QE taper talk extends bond market bearishness beyond October
Mario Draghi merely hinting at tapering QE further down the road may be enough to negatively reverberate bond markets well beyond the announcement. It does not require the ECB to quantify how much of the stimulus is withdrawn. Consider former Fed Chairman Ben Bernanke’s testimony to Congress on 22 May 2013 when he suggested the Fed would potentially ‘take a step down’ in the pace of bond purchases subject to economic conditions improving. The damage done to bond markets occurred well before the US$10 billion per month cuts to government debt purchases was announced in December 2013, that same year.
The “taper tantrum” is a fitting frame of reference for how—following the ECB’s meeting on 26 October—sentiment in Eurozone’s safe havens may sour.
How bad could it get?
"ECB QE Taper Tantrum" Countdown
100 workdays pre- and post the announcement
![](https://www.wisdomtree.eu/-/media/eu-media-files/blog/content/bunds-103.png?h=450&w=693&sc_lang=en-ch&hash=1AFF3CF7B8EA09B8DDABA2CD3336DC38)
Source: WisdomTree, Bloomberg.
As shown in the chart, 10Y US Treasury yields surged following Bernanke’s Congress testimony on 22 May 2013 and over the course of three months rose over 100 bps to peak at close to 3%, before yields settled around 20 bps lower.
An “ECB taper tantrum” could set a precedent for the Eurozone’s safe haven sovereigns to succumb to the kind of pressures as US Treasuries suffered during the Fed’s taper tantrum in 2013. At risk are most notably German government bonds as, aside from accounting for almost a quarter of the EUR 1.8 trillion of QE amassed to Schaetze, Bobls and Bunds, they remain, even at this stage of solidifying Eurozone’s macro fundamentals, extraordinarily expensive.
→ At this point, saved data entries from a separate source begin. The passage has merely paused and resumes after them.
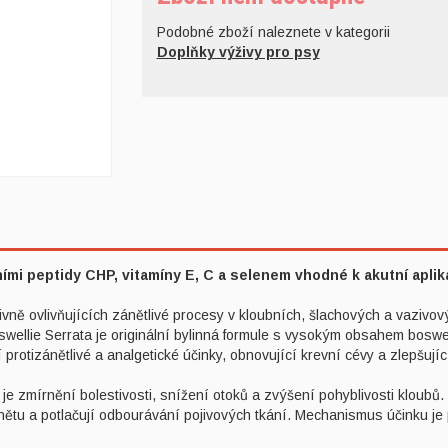
Podobné zboží naleznete v kategorii
Doplňky výživy pro psy
ími peptidy CHP, vitamíny E, C a selenem vhodné k akutní aplik
ně ovlivňujících zánětlivé procesy v kloubních, šlachových a vazivový
oswellie Serrata je originální bylinná formule s vysokým obsahem boswel
í protizánětlivé a analgetické účinky, obnovující krevní cévy a zlepšuj
e zmírnění bolestivosti, snížení otoků a zvýšení pohyblivosti kloubů. 
 zánětu a potlačují odbourávání pojivových tkání. Mechanismus účinku j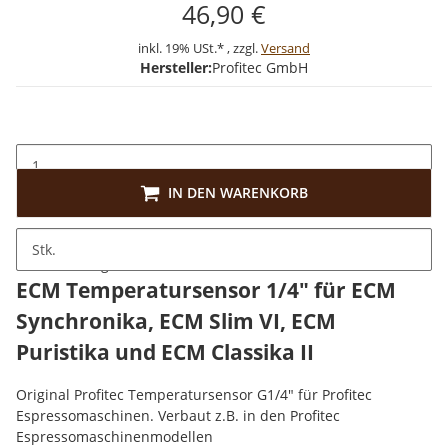
46,90 €
inkl. 19% USt.* , zzgl.
Versand
Hersteller:
Profitec GmbH
IN DEN WARENKORB
Stk.
Beschreibung
ECM Temperatursensor 1/4" für ECM
Synchronika, ECM Slim VI, ECM
Puristika und ECM Classika II
Original Profitec Temperatursensor G1/4" für Profitec
Espressomaschinen. Verbaut z.B. in den Profitec
Espressomaschinenmodellen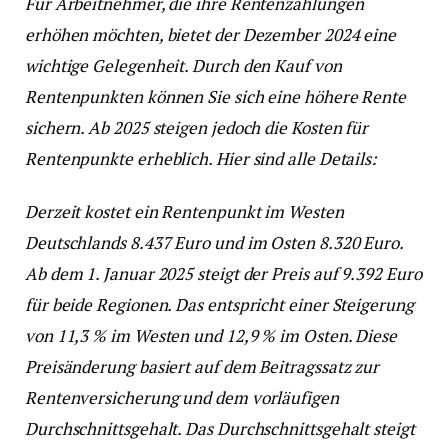
Für Arbeitnehmer, die ihre Rentenzahlungen
erhöhen möchten, bietet der Dezember 2024 eine
wichtige Gelegenheit. Durch den Kauf von
Rentenpunkten können Sie sich eine höhere Rente
sichern. Ab 2025 steigen jedoch die Kosten für
Rentenpunkte erheblich. Hier sind alle Details:
Derzeit kostet ein Rentenpunkt im Westen
Deutschlands 8.437 Euro und im Osten 8.320 Euro.
Ab dem 1. Januar 2025 steigt der Preis auf 9.392 Euro
für beide Regionen. Das entspricht einer Steigerung
von 11,3 % im Westen und 12,9 % im Osten. Diese
Preisänderung basiert auf dem Beitragssatz zur
Rentenversicherung und dem vorläufigen
Durchschnittsgehalt. Das Durchschnittsgehalt steigt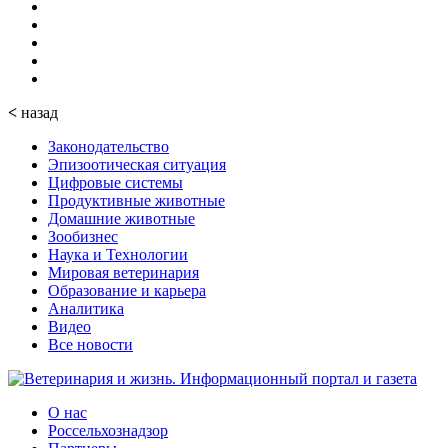
<
назад
Законодательство
Эпизоотическая ситуация
Цифровые системы
Продуктивные животные
Домашние животные
Зообизнес
Наука и Технологии
Мировая ветеринария
Образование и карьера
Аналитика
Видео
Все новости
О нас
Россельхознадзор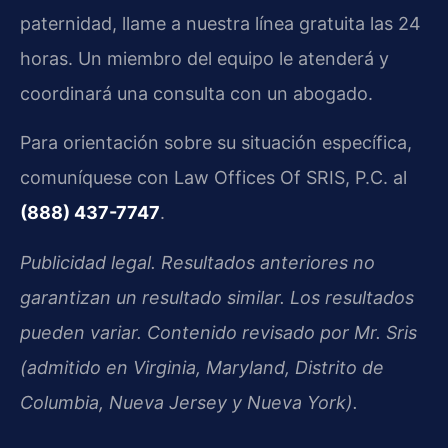
paternidad, llame a nuestra línea gratuita las 24
horas. Un miembro del equipo le atenderá y
coordinará una consulta con un abogado.
Para orientación sobre su situación específica,
comuníquese con Law Offices Of SRIS, P.C. al
(888) 437-7747
.
Publicidad legal. Resultados anteriores no
garantizan un resultado similar. Los resultados
pueden variar. Contenido revisado por Mr. Sris
(admitido en Virginia, Maryland, Distrito de
Columbia, Nueva Jersey y Nueva York).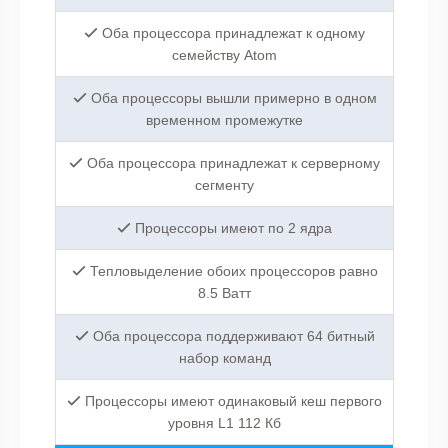
Оба процессора принадлежат к одному
семейству Atom
Оба процессоры вышли примерно в одном
временном промежутке
Оба процессора принадлежат к серверному
сегменту
Процессоры имеют по 2 ядра
Тепловыделение обоих процессоров равно
8.5 Ватт
Оба процессора поддерживают 64 битный
набор команд
Процессоры имеют одинаковый кеш первого
уровня L1 112 Кб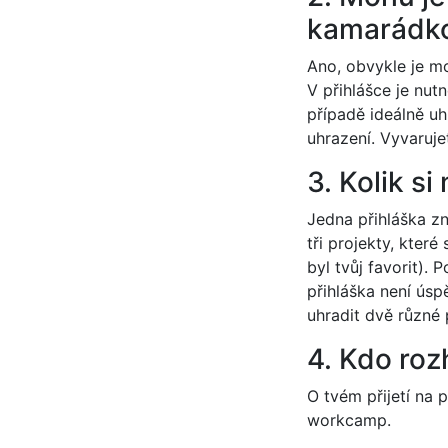
kamarádk
Ano, obvykle je mo
V přihlášce je nut
případě ideálně uh
uhrazení. Vyvaruje
3. Kolik s
Jedna přihláška z
tři projekty, kter
byl tvůj favorit). 
přihláška není úsp
uhradit dvě různé 
4. Kdo ro
O tvém přijetí na 
workcamp.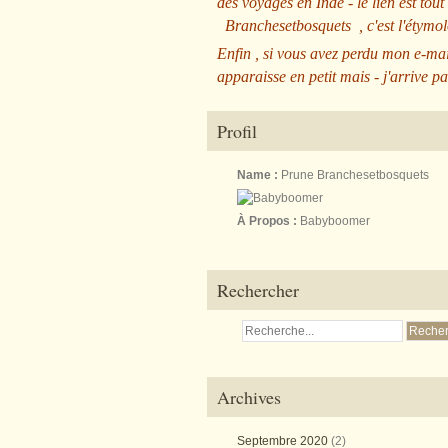
des voyages en Inde - le lien est tout
Branchesetbosquets
, c'est l'étym
Enfin , si vous avez perdu mon e-mai
apparaisse en petit mais - j'arrive pa
Profil
Name :
Prune Branchesetbosquets
À Propos :
Babyboomer
Rechercher
Archives
Septembre 2020
(2)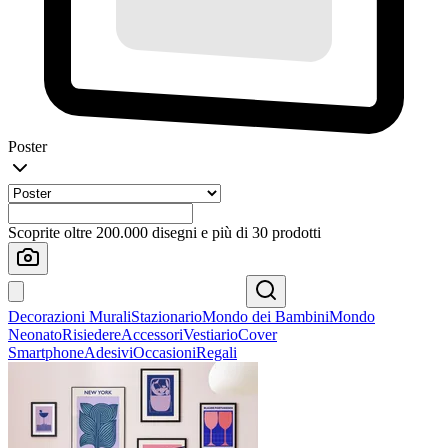
Poster
Scoprite oltre 200.000 disegni e più di 30 prodotti
Decorazioni Murali
Stazionario
Mondo dei Bambini
Mondo
Neonato
Risiedere
Accessori
Vestiario
Cover
Smartphone
Adesivi
Occasioni
Regali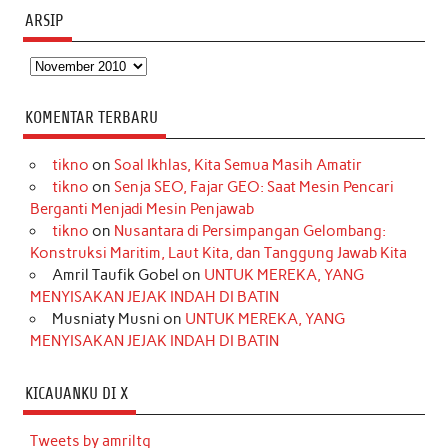
ARSIP
Arsip
KOMENTAR TERBARU
tikno
on
Soal Ikhlas, Kita Semua Masih Amatir
tikno
on
Senja SEO, Fajar GEO: Saat Mesin Pencari
Berganti Menjadi Mesin Penjawab
tikno
on
Nusantara di Persimpangan Gelombang:
Konstruksi Maritim, Laut Kita, dan Tanggung Jawab Kita
Amril Taufik Gobel
on
UNTUK MEREKA, YANG
MENYISAKAN JEJAK INDAH DI BATIN
Musniaty Musni
on
UNTUK MEREKA, YANG
MENYISAKAN JEJAK INDAH DI BATIN
KICAUANKU DI X
Tweets by amriltg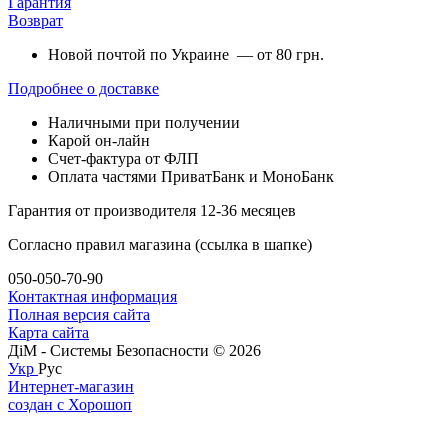
Гарантия
Возврат
Новой почтой по Украине — от 80 грн.
Подробнее о доставке
Наличными при получении
Карой он-лайн
Счет-фактура от ФЛП
Оплата частями ПриватБанк и МоноБанк
Гарантия от производителя 12-36 месяцев
Согласно правил магазина (ссылка в шапке)
050-050-70-90
Контактная информация
Полная версия сайта
Карта сайта
ДіМ - Системы Безопасности © 2026
Укр
Рус
Интернет-магазин
создан с Хорошоп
Given 10Y US Treasuries yielded close to 2% just before the Bernanke’s speech instigated the taper talk, the around 40 bps in yields of 10Y German Bunds today may suggest a prelude to an even sharper price correction.
10Y German Bunds have been volatile and sideways trending this year so far, with the choppy yield suggesting that the realisation of a finite life to ECB’s QE programme has in Europe’s undoubtedly most crowded market yet to sink in. For instance, it was only in October 2016 that the yield on 10Y German Bund broke out of negative territory, and, having fluctuated around lows of 30 to 40 bps this year, investors appear despondent.
Solidifying demand fundamentals underpins the real inflationary risks
Post a QE exit, consumer prices are expected to anchor to a structurally-led strengthening domestic demand picture, spurred on by France’s pro-growth reform agenda that is broadening out Eurozone’s jobs market recovery beyond Germany for the next couple of years. That - as opposed to the sporadic, cyclical shocks of Euro weakness and elevated oil price volatility instigating import cost pressures and short-lived base effect surges to CPI - poses the real risk to Europe’s bond markets longer term. The QE taper is a prelude to it. The steady uptick in German and Eurozone inflation readings already markedly overshooting long dated high-grade bond yields suggest recent trading activity there is increasingly speculative, with investors banking on prices appreciation or spreads narrowing. They, unlike strategic investors seeking real positive income, may be the first to throw in the towel in the event of the ECB signaling tapering. Judging by the erratic path of German bond yields this year, the speculative trade into Bunds appears to have intensified.
Implications for bond investors and hedging strategies
Allocations to Europe high-grade fixed income since the launch of QE in March 2015 now look particularly exposed and vulnerable to such a rising rates event risk.
Consider investors who, having assumed significant term risk to bid for meagrely low coupons rates with positive redemption yield in Eurozone’s safe havens, risk high convexity and high duration inflict major capital losses to their portfolios.
As the veil of artificial support for Eurozone’s high-grade sovereign and corporate bonds is removed through ECB’s QE exit plan, prices in bond markets will revert to clearing around hard, that is, stronger economic fundamentals. Hedging fixed income portfolios benchmarked around European high-grade exposure may be warranted.